Indeed, it’s nearly impossible to ignore the similarities in Bowser’s Fury and the Pokémon Sword and Shield DLC. Both games recognize that gaming has been moving toward open-worlds since Breath of the Wild proved it could be successful with the Zelda franchise. Super Mario Odyssey was a groundbreaking game, and one of the best for the system, but while bringing Mario into a new generation of mechanics, it lacked the open-world and seemingly endless gameplay that Breath of the Wild offered.
It seems likely that Bowser’s Fury is Nintendo’s proof-of-concept for open-world Mario, testing both the popularity and the implementation. While there are some obvious intervening variables like the Switch being much more popular than the Wii U, the Mario 3D World re-release has outsold the original game by nearly three times. The launch is the third highest performing Mario title for the Switch.

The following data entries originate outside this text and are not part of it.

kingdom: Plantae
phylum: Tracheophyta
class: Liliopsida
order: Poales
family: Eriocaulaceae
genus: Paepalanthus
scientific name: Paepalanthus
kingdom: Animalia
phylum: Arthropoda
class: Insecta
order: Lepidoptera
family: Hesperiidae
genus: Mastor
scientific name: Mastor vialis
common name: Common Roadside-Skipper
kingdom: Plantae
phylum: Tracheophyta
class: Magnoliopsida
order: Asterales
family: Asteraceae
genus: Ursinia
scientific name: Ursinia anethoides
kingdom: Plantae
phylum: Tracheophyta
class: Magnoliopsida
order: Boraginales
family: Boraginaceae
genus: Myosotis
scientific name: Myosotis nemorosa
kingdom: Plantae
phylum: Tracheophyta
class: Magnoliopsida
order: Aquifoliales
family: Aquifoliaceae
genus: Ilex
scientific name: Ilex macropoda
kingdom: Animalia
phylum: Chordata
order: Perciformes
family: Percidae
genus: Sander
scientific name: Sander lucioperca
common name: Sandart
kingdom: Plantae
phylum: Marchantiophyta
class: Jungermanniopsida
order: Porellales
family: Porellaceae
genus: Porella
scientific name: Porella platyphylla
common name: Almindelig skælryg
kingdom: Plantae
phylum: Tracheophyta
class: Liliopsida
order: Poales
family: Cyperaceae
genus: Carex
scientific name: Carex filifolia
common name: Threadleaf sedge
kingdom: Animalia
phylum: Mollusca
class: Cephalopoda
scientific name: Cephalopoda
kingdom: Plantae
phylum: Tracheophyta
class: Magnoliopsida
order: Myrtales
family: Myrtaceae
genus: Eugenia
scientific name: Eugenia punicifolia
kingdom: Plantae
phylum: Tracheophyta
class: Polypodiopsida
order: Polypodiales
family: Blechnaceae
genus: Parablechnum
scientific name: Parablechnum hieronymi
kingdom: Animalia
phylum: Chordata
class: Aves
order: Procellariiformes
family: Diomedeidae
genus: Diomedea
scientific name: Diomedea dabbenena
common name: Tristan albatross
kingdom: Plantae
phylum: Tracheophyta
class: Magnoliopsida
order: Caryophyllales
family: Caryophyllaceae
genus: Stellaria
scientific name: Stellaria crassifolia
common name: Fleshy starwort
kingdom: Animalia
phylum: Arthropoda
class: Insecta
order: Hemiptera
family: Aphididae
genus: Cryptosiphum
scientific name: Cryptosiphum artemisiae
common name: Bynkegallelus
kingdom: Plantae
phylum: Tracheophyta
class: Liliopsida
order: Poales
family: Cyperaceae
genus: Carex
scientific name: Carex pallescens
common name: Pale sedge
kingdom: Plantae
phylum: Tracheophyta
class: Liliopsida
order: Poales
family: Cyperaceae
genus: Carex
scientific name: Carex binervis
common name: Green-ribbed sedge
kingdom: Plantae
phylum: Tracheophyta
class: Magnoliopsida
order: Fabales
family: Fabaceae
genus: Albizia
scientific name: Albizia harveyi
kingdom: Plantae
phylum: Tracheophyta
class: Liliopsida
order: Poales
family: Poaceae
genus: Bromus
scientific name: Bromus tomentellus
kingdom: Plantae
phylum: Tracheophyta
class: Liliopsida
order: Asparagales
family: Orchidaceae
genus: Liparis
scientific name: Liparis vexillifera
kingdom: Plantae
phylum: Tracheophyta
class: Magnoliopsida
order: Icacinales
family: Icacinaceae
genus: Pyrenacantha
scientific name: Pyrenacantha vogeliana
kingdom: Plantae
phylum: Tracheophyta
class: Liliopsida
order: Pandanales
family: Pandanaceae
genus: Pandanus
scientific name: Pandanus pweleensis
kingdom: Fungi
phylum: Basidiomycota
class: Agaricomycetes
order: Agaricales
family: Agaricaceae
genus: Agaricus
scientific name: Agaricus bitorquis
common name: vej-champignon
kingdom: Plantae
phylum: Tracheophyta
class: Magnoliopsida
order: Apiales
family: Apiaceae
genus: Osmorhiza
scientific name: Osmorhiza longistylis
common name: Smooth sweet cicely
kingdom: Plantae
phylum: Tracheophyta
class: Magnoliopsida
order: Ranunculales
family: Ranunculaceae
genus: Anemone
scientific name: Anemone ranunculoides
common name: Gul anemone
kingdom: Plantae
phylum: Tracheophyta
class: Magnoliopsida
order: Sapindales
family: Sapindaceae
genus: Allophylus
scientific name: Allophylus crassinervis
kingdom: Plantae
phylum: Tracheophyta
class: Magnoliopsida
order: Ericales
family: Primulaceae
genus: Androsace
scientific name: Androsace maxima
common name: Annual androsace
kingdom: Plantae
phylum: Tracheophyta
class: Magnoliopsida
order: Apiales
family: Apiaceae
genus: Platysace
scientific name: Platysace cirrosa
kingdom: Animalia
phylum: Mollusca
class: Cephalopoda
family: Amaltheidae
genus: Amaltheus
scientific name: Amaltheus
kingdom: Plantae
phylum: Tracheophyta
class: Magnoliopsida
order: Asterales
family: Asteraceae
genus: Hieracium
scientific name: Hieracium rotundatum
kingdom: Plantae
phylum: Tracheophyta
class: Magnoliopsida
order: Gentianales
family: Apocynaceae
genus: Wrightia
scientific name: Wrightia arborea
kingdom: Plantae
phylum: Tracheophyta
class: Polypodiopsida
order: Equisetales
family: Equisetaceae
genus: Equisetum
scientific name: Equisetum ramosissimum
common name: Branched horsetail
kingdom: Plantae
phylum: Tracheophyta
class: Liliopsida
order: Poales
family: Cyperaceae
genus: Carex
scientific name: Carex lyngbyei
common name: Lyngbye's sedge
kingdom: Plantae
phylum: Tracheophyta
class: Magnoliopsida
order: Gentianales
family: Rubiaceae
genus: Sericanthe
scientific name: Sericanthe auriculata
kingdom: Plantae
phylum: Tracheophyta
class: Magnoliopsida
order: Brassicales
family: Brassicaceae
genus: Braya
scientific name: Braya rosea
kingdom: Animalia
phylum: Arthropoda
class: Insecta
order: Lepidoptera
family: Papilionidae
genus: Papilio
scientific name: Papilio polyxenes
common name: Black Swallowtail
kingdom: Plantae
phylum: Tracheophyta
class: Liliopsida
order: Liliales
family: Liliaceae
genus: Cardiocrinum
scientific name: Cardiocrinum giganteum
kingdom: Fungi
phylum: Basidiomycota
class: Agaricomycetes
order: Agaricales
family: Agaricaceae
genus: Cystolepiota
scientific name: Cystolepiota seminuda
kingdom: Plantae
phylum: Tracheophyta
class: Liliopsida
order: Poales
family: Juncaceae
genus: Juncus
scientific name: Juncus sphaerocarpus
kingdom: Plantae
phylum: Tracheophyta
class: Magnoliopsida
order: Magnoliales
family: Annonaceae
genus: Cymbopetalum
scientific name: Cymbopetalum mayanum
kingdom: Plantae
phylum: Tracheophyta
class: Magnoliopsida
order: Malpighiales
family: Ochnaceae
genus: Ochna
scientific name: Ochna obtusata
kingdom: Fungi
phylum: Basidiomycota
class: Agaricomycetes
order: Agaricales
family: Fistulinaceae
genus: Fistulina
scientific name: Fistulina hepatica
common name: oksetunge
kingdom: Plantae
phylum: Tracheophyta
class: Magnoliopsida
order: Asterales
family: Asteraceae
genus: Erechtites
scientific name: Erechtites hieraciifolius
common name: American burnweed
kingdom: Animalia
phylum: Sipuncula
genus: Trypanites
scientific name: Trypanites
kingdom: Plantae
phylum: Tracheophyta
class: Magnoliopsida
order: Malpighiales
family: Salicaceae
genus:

The biggest complaint with Bowser’s Fury is that it just isn’t very long. It takes just a few hours to beat and several more to 100%. But considering this is, hopefully, just a precursor to a fully-fledged open-world Mario game. The Pokémon Company announced the release of its first open-world game just eight months after dropping its own proof-of-concept in the form of DLC. If Nintendo follows a similar line of development we could hear news of a new Mario game by late 2021.
What do you think about Bowser’s Fury? How do you feel about the idea of open-world Mario? Do you agree that this is the future of the franchise?